Columnix is a columnar storage format, similar to Parquet and ORC.
The experiment was to beat Parquet's read performance in Spark for flat schemas, while simultaneously reducing the disk footprint by utilizing newer compression algorithms such as lz4 and zstd.
Columnix supports:
- row groups
- indexes (at the row group level, and file level)
- vectorized reads
- predicate pushdown
- lazy reads
- AVX2 and AVX512 predicate matching
- memory-mapped IO
Spark's Parquet reader supports 1-4, but has no support for lazy reads, only limited SIMD support (whatever the JVM provides) and IO is through HDFS.

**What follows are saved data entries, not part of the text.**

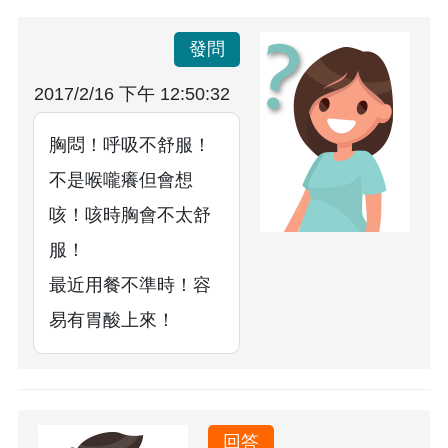
發問
2017/2/16 下午 12:50:32
胸悶！呼吸不舒服！
不是喉嚨癢但會想
咳！咳時胸會不太舒
服！
最近用餐不準時！容
易有胃酸上來！
回答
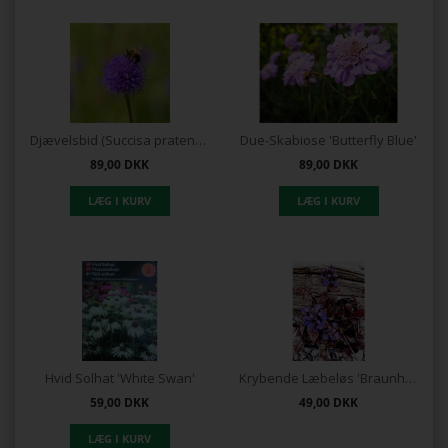
Djævelsbid (Succisa pratensis)
Due-Skabiose 'Butterfly Blue'
89,00
DKK
89,00
DKK
Hvid Solhat 'White Swan'
Krybende Læbeløs 'Braunherz'
59,00
DKK
49,00
DKK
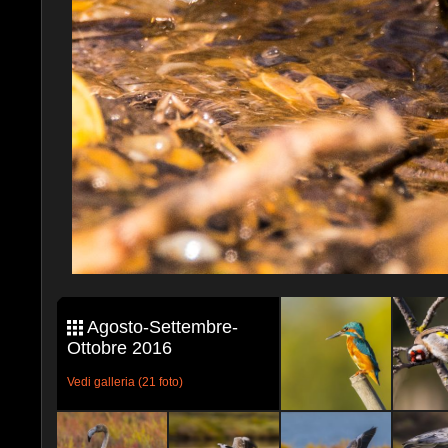
Agosto-Settembre-
Ottobre 2016
Vedi galleria (21 foto)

Support for complex schemas was not a goal of the project. The format has no support for Parquet's Dremel-style definition & repetition levels or ORC's compound types (struct, list, map, union).
The library does not currently support encoding of data prior to (or instead of) compression, for example run-length or dict encoding, despite placeholders in the code alluding to it. It was next on the TODO list, but I'd like to explore alternative approaches such as github.com/chriso/treecomp.
The following bindings are provided:
- Python (ctypes): ./contrib/columnix.py
- Spark (JNI): chriso/columnix-spark
One major caveat: the library uses mmap
for reads. There is no HDFS compatibility and
so there is limited real world use for the time being.